Humphrey, D. C., Wechsler, M., Bosetti, K., Wayne, A., & Adelman, N. (2002). Alternative certification: Design for a national study. Menlo Park, CA: SRI International.

Introduction

Teacher shortages are a major issue in some areas of the country, particularly in urban school districts. Across the nation, the demand for new hires is expected to increase by 2 percent per year for the next several years, with a need to hire approximately 2.5 million teachers over the next ten years (Hussar, 1999). Nationwide, high-poverty schools are chronically unable to attract fully prepared teachers, especially those schools in urban or rural environments (Ingersoll, 1996). In California alone, more than 42,000 classroom teachers—or 14% of the workforce— did not hold preliminary or professional clear credentials in 2000-01. About half of the new teachers in the state begin teaching before completing a preliminary teaching credential. Making matters worse, students in the lowest-performing schools are about five times more likely to be taught by an underprepared teacher than students in high performing schools (Shields et al., 2001). Similar patterns of inequity are found in New York State, where urban schools, the lowest-performing schools, and schools with high numbers of poor and minority students bear the brunt of the maldistribution of underpreprared teachers (Lankford, Loeb, & Wyckoff, 2002).

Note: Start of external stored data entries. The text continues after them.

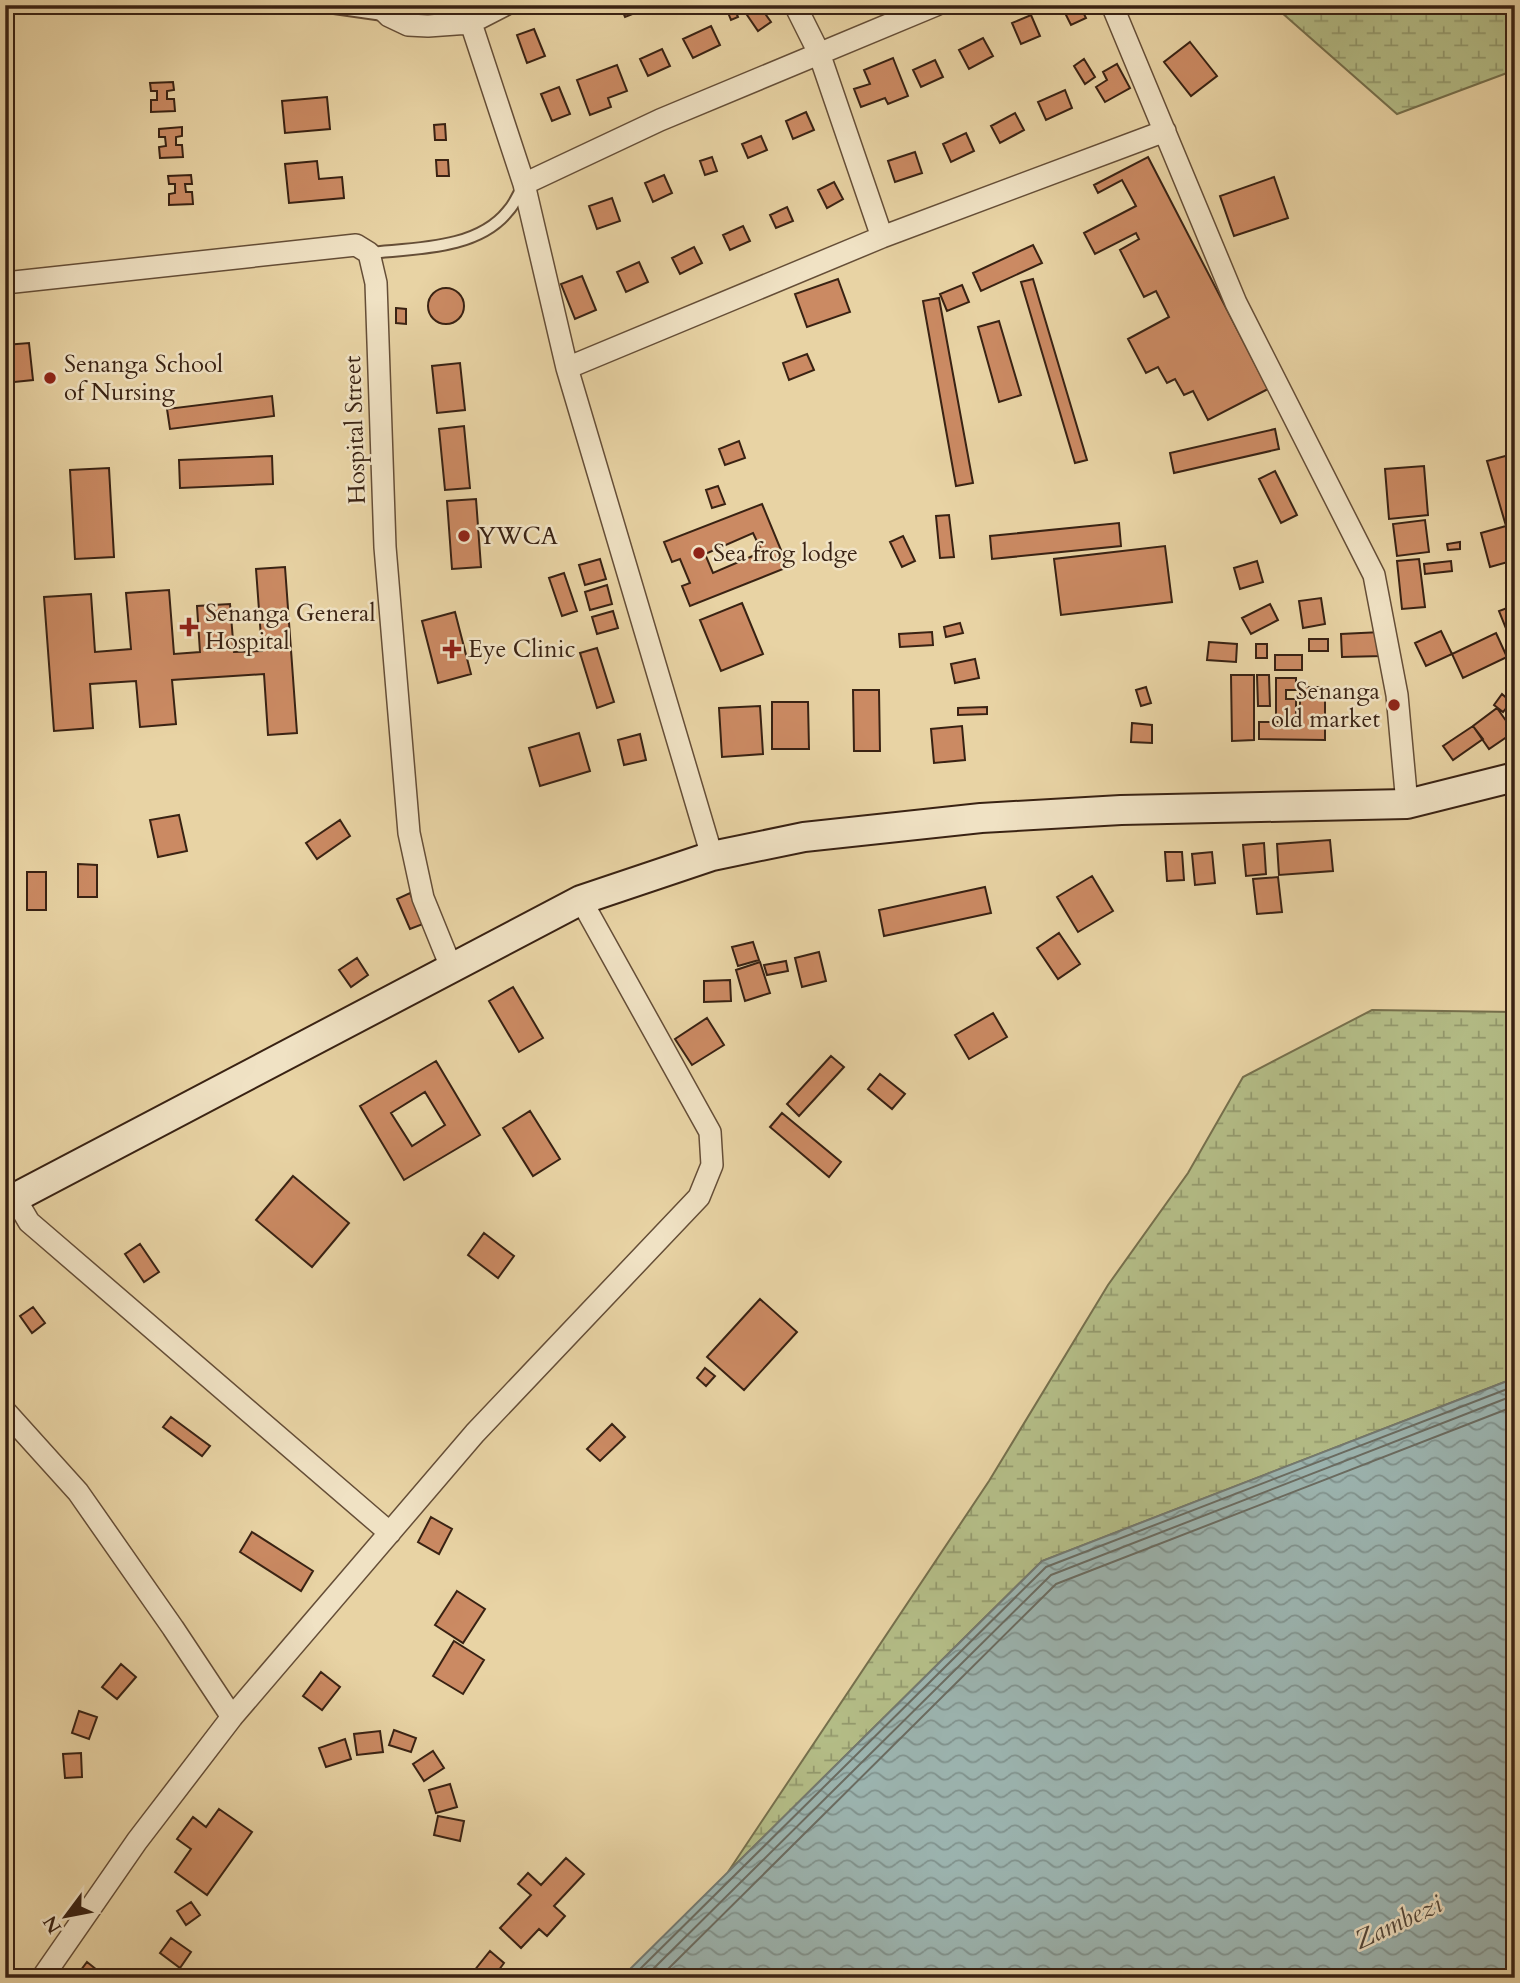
<svg xmlns="http://www.w3.org/2000/svg" width="1520" height="1983" font-family="Cardo,serif">
	<style>
		.wetland { fill: url(#wetland-marsh); stroke: #76704d; stroke-width: 2 }
		.water { fill: url(#water-waves); stroke: #747a72; stroke-width: 2 }
		.lines { fill: none; stroke-linecap: round; stroke-linejoin: round }
		.shore { stroke: #6a6c62; stroke-width: 2 }
		.building { fill: #cb8a63; stroke: #392213; stroke-width: 2; fill-rule: evenodd }
		.lane-casing { stroke: #654e37; stroke-width: 14 }
		.street-casing { stroke: #654e37; stroke-width: 24 }
		.secondary-casing { stroke: #392213; stroke-width: 32 }
		.lane { stroke: #f0e2c4; stroke-width: 10 }
		.street { stroke: #f0e2c4; stroke-width: 21 }
		.secondary { stroke: #f0e2c4; stroke-width: 28 }
		.poi-dot { fill: #8f2418; stroke: #f0e2c4; stroke-width: 2.5 }
		.labels { text-anchor: middle; dominant-baseline: central; stroke-width: 5; stroke-linejoin: round; paint-order: stroke }
		.poi-label { font-size: 24px; fill: #392213; stroke: #f0e2c4; text-anchor: start }
		.street-label { font-size: 24px; fill: #392213; stroke: #f0e2c4 }
		.water-label { font-size: 26px; font-style: italic; fill: #52473a; stroke: #f0e2c4 }
	</style>
	<defs>
		<pattern id="wetland-marsh" width="20" height="14" patternUnits="userSpaceOnUse" patternTransform="scale(1.75)"><rect width="20" height="14" fill="#b4bd87"/><path d="M1 5h8M5 5V1M11 12h8M15 12V8" fill="none" stroke="#93996d"/></pattern>
		<pattern id="water-waves" width="16" height="10" patternUnits="userSpaceOnUse" patternTransform="scale(1.75)"><rect width="16" height="10" fill="#9cb5b1"/><path d="M0 5q4-4 8 0t8 0" fill="none" stroke="#80938f"/></pattern>
	</defs>
	<rect width="100%" height="100%" fill="#e8d3a4"/>
	<filter id="stains"><feTurbulence type="fractalNoise" baseFrequency=".00286" numOctaves="4"/><feColorMatrix values="0 0 0 0 .2 0 0 0 0 .09 0 0 0 0 .02 0 0 0 .5 -.17"/></filter>
	<radialGradient id="worn" r=".72"><stop offset=".6" stop-color="#630" stop-opacity="0"/><stop offset="1" stop-color="#630" stop-opacity=".3"/></radialGradient>
	<path class="wetland" d="M1273 5H1515V70L1397 114Z
		M1372 1010 1515 1012V1378L1042 1561 728 1872 989 1481 1108 1285 1188 1173 1243 1077Z"/>
	<path class="water" d="M1515 1378V1978H621L1042 1561Z"/>
	<g class="lines">
		<path class="shore" d="M631 1978 1046 1567 1515 1386
			M644 1978 1051 1575 1515 1395
			M659 1978 1056 1584 1515 1406"/>
	</g>
	<path class="building" d="M620 5H647L648 8 625 17Z
		M725 5H733L738 17 731 20Z
		M755 5H759L771 22 758 31 745 12Z
		M1061 5H1087L1081 8 1086 18 1071 25Z
		M1031 15 1040 36 1021 44 1012 23Z
		M711 26 720 45 693 58 683 39Z
		M534 29 545 56 527 63 517 35Z
		M983 38 993 56 969 69 959 50Z
		M1190 42 1217 76 1191 96 1164 62Z
		M662 49 670 66 648 76 640 59Z
		M893 58 908 96 888 104 885 98 861 107 854 89 870 84 864 70Z
		M1084 59 1095 77 1085 84 1074 66Z
		M935 60 943 77 921 87 913 70Z
		M1117 64 1130 88 1105 102 1096 87 1107 80 1103 72Z
		M617 65 627 91 608 98 611 107 590 115 577 80Z
		M173 82 174 90 167 91V99H174L175 111 151 112V100H157V91H151L150 83Z
		M559 87 570 114 552 121 541 94Z
		M1065 90 1072 108 1046 120 1038 102Z
		M327 97 330 129 285 133 282 101Z
		M806 112 814 130 793 139 786 121Z
		M1015 113 1024 130 1000 143 991 126Z
		M445 124 446 140H435L434 125Z
		M182 127V136L176 137V145H182L183 157 160 158 159 147 166 146 165 137H159V129Z
		M966 133 974 151 951 162 943 144Z
		M761 136 767 150 748 158 742 144Z
		M915 152 922 173 895 182 888 161Z
		M712 157 717 171 705 175 700 161Z
		M1148 157 1268 389 1208 420 1193 391 1184 395 1175 379 1167 383 1158 367 1146 373 1128 339 1169 317 1156 291 1144 297 1120 250 1139 239 1136 233 1095 254 1084 233 1136 206 1122 180 1098 193 1094 185Z
		M436 160H448L449 176H437Z
		M317 161 319 179 342 177 344 198 289 203 285 164Z
		M191 175 192 184H185L186 192H192L193 204 169 205V194L175 193V184H169L168 176Z
		M664 175 672 193 653 202 645 183Z
		M1274 177 1288 218 1234 236 1220 196Z
		M834 182 843 199 827 208 818 190Z
		M612 198 620 221 597 229 589 206Z
		M787 207 793 221 776 228 770 215Z
		M743 226 750 241 730 250 723 235Z
		M1033 245 1042 263 981 291 973 273Z
		M694 247 702 263 680 274 672 258Z
		M639 262 648 282 626 292 617 272Z
		M582 276 596 310 575 319 561 284Z
		M838 279 850 312 807 327 795 294Z
		M1033 279 1087 460 1075 463 1021 282Z
		M962 285 969 302 947 311 940 294Z
		M428 306a18 18 0 1 1 36 0a18 18 0 1 1-36 0Z
		M939 298 973 483 956 486 923 301Z
		M396 308 406 309V324L396 323Z
		M999 321 1021 395 999 402 978 327Z
		M29 343 33 380 5 383V345Z
		M807 354 814 370 789 380 783 363Z
		M460 363 465 410 437 413 432 366Z
		M272 396 274 416 170 429 167 409Z
		M464 426 470 488 445 490 439 429Z
		M1275 429 1279 449 1174 473 1170 453Z
		M739 441 745 458 725 465 719 449Z
		M1509 455 1515 476V560L1490 567 1481 533 1506 526 1487 461Z
		M272 456 273 484 180 488 179 460Z
		M1424 466 1428 515 1389 519 1385 469Z
		M109 468 114 557 75 559 70 470Z
		M1275 471 1297 515 1281 523 1259 479Z
		M718 486 725 504 712 508 706 490Z
		M476 499 481 567 452 569 447 501Z
		M762 504 788 567 690 606 682 586 690 583 680 559 672 562 664 542ZM753 533 762 552 713 573 705 554Z
		M949 515 954 557 940 558 936 516Z
		M1425 520 1429 552 1397 556 1393 524Z
		M1119 523 1121 546 992 559 990 536Z
		M903 536 915 561 902 567 890 542Z
		M1460 542V549L1448 550 1447 544Z
		M1165 546 1172 602 1061 615 1054 559Z
		M600 559 606 579 585 585 579 565Z
		M1419 559 1425 607 1402 609 1397 561Z
		M1257 561 1263 582 1240 589 1234 568Z
		M1451 561 1452 571 1425 574 1424 564Z
		M285 567 297 733 268 735 264 674 172 680 176 724 140 727 136 681 90 684 93 728 54 731 44 597 91 594 95 652 131 649 126 593 169 590 174 654 200 652 197 606 230 604 234 652 262 651 256 569Z
		M564 573 577 611 562 616 549 578Z
		M607 585 612 604 590 610 585 592Z
		M1321 598 1325 624 1303 628 1299 601Z
		M742 603 763 654 721 671 700 620Z
		M1270 604 1278 620 1251 634 1242 618Z
		M1515 605V628L1507 631 1499 611Z
		M613 611 618 628 597 634 592 617Z
		M455 612 471 674 438 683 422 621Z
		M960 623 963 633 946 637 944 627Z
		M1441 631 1452 654 1426 666 1415 643Z
		M932 632 933 645 900 647 899 634Z
		M1381 632 1382 656 1342 657 1341 634Z
		M1496 633 1507 657 1463 678 1452 654Z
		M1309 639H1328V651H1309Z
		M1209 642 1237 644 1236 662 1207 660Z
		M1256 644H1267V658H1256Z
		M597 648 614 702 597 708 580 653Z
		M1275 655H1302V670H1275Z
		M975 659 979 678 955 683 951 664Z
		M1231 675H1254V740L1232 741Z
		M1257 675H1269L1270 706H1258Z
		M1276 678H1296V690H1286V699H1296V717H1276Z
		M1146 687 1151 703 1141 706 1136 690Z
		M1300 687H1325V740L1259 739V722H1300Z
		M853 690H879L880 751H854Z
		M1502 694 1511 702 1503 712 1494 705Z
		M772 702H808L809 749H772Z
		M760 706 763 754 722 757 719 708Z
		M987 707V714L958 715V708Z
		M1497 708 1514 732 1489 749 1473 726Z
		M1132 723 1152 725V743L1131 742Z
		M962 726 965 760 934 763 931 729Z
		M1473 726 1483 739 1453 760 1443 746Z
		M579 733 590 771 540 786 529 748Z
		M640 734 646 760 624 765 618 740Z
		M179 815 187 851 158 857 150 820Z
		M340 820 350 836 317 859 306 843Z
		M1330 840 1333 871 1279 875 1277 844Z
		M1264 843 1266 874 1246 876 1243 845Z
		M1165 852H1182L1184 880 1167 881Z
		M1212 852 1215 883 1195 885 1192 854Z
		M78 864 97 865V897H78Z
		M27 872H46V910H27Z
		M1092 876 1113 911 1078 932 1057 897Z
		M1278 877 1282 912 1257 914 1253 879Z
		M985 887 991 913 884 936 879 910Z
		M410 893 423 924 410 929 397 899Z
		M1059 933 1080 964 1058 979 1037 948Z
		M753 942 759 960 738 966 732 947Z
		M819 952 826 981 802 987 795 958Z
		M357 958 368 975 351 987 339 970Z
		M786 961 788 971 767 975 764 965Z
		M760 962 770 993 745 1001 736 970Z
		M730 980 731 1001 704 1002V981Z
		M513 987 543 1038 519 1052 489 1001Z
		M993 1013 1007 1037 969 1059 955 1035Z
		M707 1018 724 1045 692 1065 675 1039Z
		M831 1056 844 1067 799 1116 787 1104Z
		M436 1061 480 1135 404 1180 360 1106ZM425 1092 445 1125 412 1146 391 1113Z
		M880 1074 905 1094 892 1109 868 1089Z
		M530 1111 560 1159 533 1176 503 1128Z
		M782 1113 841 1162 829 1177 770 1127Z
		M293 1176 349 1223 312 1267 256 1220Z
		M484 1233 514 1256 498 1278 468 1255Z
		M140 1244 159 1272 144 1282 125 1254Z
		M760 1299 797 1332 744 1390 707 1357Z
		M33 1307 45 1323 32 1333 20 1316Z
		M705 1368 715 1376 706 1386 697 1378Z
		M171 1417 210 1446 202 1456 163 1427Z
		M612 1424 625 1437 600 1461 587 1449Z
		M431 1517 452 1529 439 1554 418 1542Z
		M252 1532 313 1571 301 1591 240 1552Z
		M457 1591 485 1609 463 1643 435 1625Z
		M454 1641 484 1660 463 1694 433 1676Z
		M121 1664 136 1677 117 1699 102 1687Z
		M321 1672 340 1687 322 1710 303 1696Z
		M79 1711 97 1717 89 1739 72 1733Z
		M394 1730 416 1738 411 1752 389 1745Z
		M380 1731 383 1752 357 1755 354 1734Z
		M345 1739 351 1759 326 1767 319 1748Z
		M433 1751 444 1768 424 1781 413 1764Z
		M81 1753 82 1777 65 1778 63 1754Z
		M450 1784 457 1807 436 1813 429 1790Z
		M219 1809 252 1832 207 1895 175 1872 191 1849 177 1839 193 1817 206 1827Z
		M438 1816 464 1821 460 1841 434 1835Z
		M566 1858 584 1874 554 1906 565 1916 547 1936 539 1929 521 1948 500 1928 531 1895 518 1884 528 1873 541 1885Z
		M191 1902 200 1915 186 1925 177 1911Z
		M171 1938 191 1952 180 1968 160 1953Z
		M490 1951 504 1963 493 1978H473L470 1976Z
		M87 1962 107 1978H75Z"/>
	<g class="lines">
		<defs>
			<path id="lane" d="M313 5 383 15
				M369 253C414 248 477 250 508 211 514 205 518 195 522 188"/>
			<path id="street" d="M378 5 389 16 408 25 428 26 470 23 505 5
				M465 5 524 184 567 368 712 856
				M795 5 819 53 882 237
				M1112 5 1236 303 1374 575 1397 695 1407 804
				M524 184 660 120 936 5
				M5 283 356 245 369 253 376 283 385 547 409 833 423 898 451 967
				M567 368 882 237 1165 131
				M15 1198 29 1222 43 1234 390 1533
				M5 1411 78 1492 173 1628 232 1717
				M42 1978 137 1841 232 1717 475 1433 699 1197 712 1165 710 1132 581 900"/>
			<path id="secondary" d="M5 1203 581 900 712 856 804 837 981 818 1121 810 1407 804 1515 777"/>
		</defs>
		<use href="#lane" class="lane-casing"/>
		<use href="#street" class="street-casing"/>
		<use href="#secondary" class="secondary-casing"/>
		<use href="#lane" class="lane"/>
		<use href="#street" class="street"/>
		<use href="#secondary" class="secondary"/>
	</g>
	<g class="poi-dot">
		<circle cx="50" cy="378" r="7"/>
		<circle cx="464" cy="536" r="7"/>
		<circle cx="699" cy="553" r="7"/>
		<path d="M185.5 616.5h7v7h7v7h-7v7h-7v-7h-7v-7h7z"/>
		<path d="M448.5 638.5h7v7h7v7h-7v7h-7v-7h-7v-7h7z"/>
		<circle cx="1394" cy="705" r="7"/>
	</g>
	<g class="labels">
		<g class="poi-label">
			<text x="64" y="364">Senanga School<tspan x="64" dy="28">of Nursing</tspan></text>
			<text x="478" y="536">YWCA</text>
			<text x="713" y="553">Sea frog lodge</text>
			<text x="205" y="613">Senanga General<tspan x="205" dy="28">Hospital</tspan></text>
			<text x="468" y="649">Eye Clinic</text>
			<text x="1380" y="691" text-anchor="end">Senanga<tspan x="1380" dy="28">old market</tspan></text>
		</g>
		<g class="street-label">
			<text transform="translate(355 430) rotate(-92)">Hospital Street</text>
		</g>
		<g class="water-label">
			<text transform="translate(1398 1922) rotate(-25)">Zambezi</text>
		</g>
	</g>
	<rect width="1520" height="1983" fill="none" stroke="#e8d3a4" stroke-width="28"/>
	<rect x="7" y="7" width="1506" height="1969" fill="none" stroke="#392213" stroke-width="3.5"/>
	<rect x="14" y="14" width="1492" height="1955" fill="none" stroke="#392213" stroke-width="2"/>
	<g transform="translate(66 1916) rotate(238)" stroke="#f0e2c4" stroke-width="5" paint-order="stroke">
	<path d="M0-5L12 26L0 18L-12 26Z" fill="#392213"/>
	<text y="-10" font-size="19" font-weight="bold" text-anchor="middle" fill="#392213">N</text>
	</g>
	<rect width="100%" height="100%" filter="url(#stains)"/>
	<rect width="100%" height="100%" fill="url(#worn)"/>
</svg>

At the same time as the need for new teachers is growing, there is a focus on improving the quality of the nation’s teacher workforce. For more than a decade, most states and school districts have been implementing standards-based reform with mixed results (Cohen & Hill, 1998; Shields, David, Humphrey &Young, 1999). A growing chorus of policymakers and researchers have pointed to the centrality of teacher quality to school improvement and increased student achievement. Indeed, recent research demonstrates the enormous influence of the teacher on student achievement (Hanushek, 1992; Rivkin, Hanushek & Kain, 1998; Sanders & Rivers, 1996; U.S. Department of Education, 2002). For example, Sanders’ research seems to show that two second-grade students with equivalent achievement test scores can grow 50 percentile points apart by the 5th grade solely as a result of having different teachers. Thus, the importance of teacher quality coupled with widespread teacher shortages has forced policymakers to confront the tension between teacher quality and quantity.

Some policymakers believe that alternative certification—in some form—can help meet the demand for more teachers while still maintaining or improving quality (U.S. Department of Education, 2002). As a result, alternative routes into the teaching profession are becoming increasingly commonplace. Alternative teacher education programs proliferated in the mid1980s, when projected teacher shortages pushed many state education departments and school districts to create ways of obtaining a certified teacher for every classroom (Dial & Stevens, 1993; Feistritzer, 1993). The push for alternative certification continued to grow during the 1990s. Estimates of the prevalence of alternative certification vary, depending on classification, but by 1999, 40 states and the District of Columbia had 117 state-run programs (Feistritzer & Chester, 1998, 2000). In addition, the American Association of Colleges for Teacher Education (AACTE) (1996) catalogued 328 alternative programs run by colleges and universities. Alternative certification now plays a central role in the production of new teachers in many states.